Despite its skeptical approach to digital currencies, exacerbated by the recent cryptocurrency market crash, it looks like the Bank for International Settlements (BIS) intends to extend its hand to the new asset class by allowing banks to hold up to 1% of reserves in cryptocurrencies such as Bitcoin (BTC).


Indeed, BIS’s Basel Committee on Banking Supervision (BCBS) has made the proposal for limiting the banks’ total exposures to “Group 2 cryptossets to 1% of Tier 1 capital” in its consultative document titled “Second consultation on the prudential treatment of cryptoassets,” published on June 30.


Group 1 vs. Group 2 assets


Specifically, Group 2 refers to the assets that do not meet classification conditions and includes specific tokenized traditional assets and stablecoins, as well as unbacked crypto assets. As opposed to Group 2, Group 1 includes tokenized traditional assets and stablecoins that meet classification conditions.


According to the document:

“Banks’ exposures to Group 2 cryptoassets will be subject to an exposure limit. Banks must apply the exposure limit to their aggregate exposures to Group 2 cryptoassets, including both direct holdings (cash and derivatives) and indirect holding (ie those via investment funds, ETF/ETN, special purpose vehicles).”
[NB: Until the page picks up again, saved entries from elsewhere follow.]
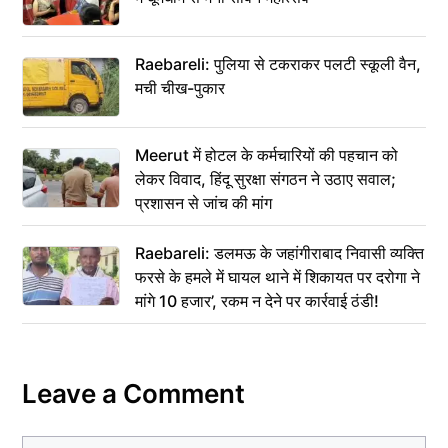
Raebareli: पुलिया से टकराकर पलटी स्कूली वैन,
मची चीख-पुकार
Meerut में होटल के कर्मचारियों की पहचान को
लेकर विवाद, हिंदू सुरक्षा संगठन ने उठाए सवाल;
प्रशासन से जांच की मांग
Raebareli: डलमऊ के जहांगीराबाद निवासी व्यक्ति
फरसे के हमले में घायल थाने में शिकायत पर दरोगा ने
मांगे 10 हजार’, रकम न देने पर कार्रवाई ठंडी!
Leave a Comment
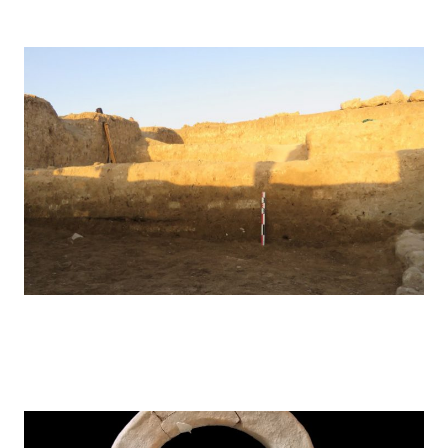
Kunara – 2019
The document also specified that “a bank’s total exposure to Group 2 crypto assets must not be higher than 1% of the bank’s Tier capital at all times,” in line with the Basel Framework which includes all the BCBS’s standards. As it explained:

“The large exposure rules of the Basel Framework are not designed to capture large exposures to an asset type, but to individual counterparties or groups of connected counterparties. This would imply, for example, no large exposure limits on cryptoasset where there is no counterparty, such as Bitcoin.”

Skeptical stance toward crypto


Notably, Finbold earlier reported on the BIS using the recent crypto market collapse to affirm its skeptical attitude towards the assets class and warn about the materialization of its predictions about the dangers of decentralized finance (DeFi).


On top of that, the global central bank body released in early June a bulletin in which it presented its view that “crypto cannot fulfill the social role of money,” listing a number of problems it perceived in the crypto and blockchain industry, including high fees and network congestion that lead to the landscape fragmentation.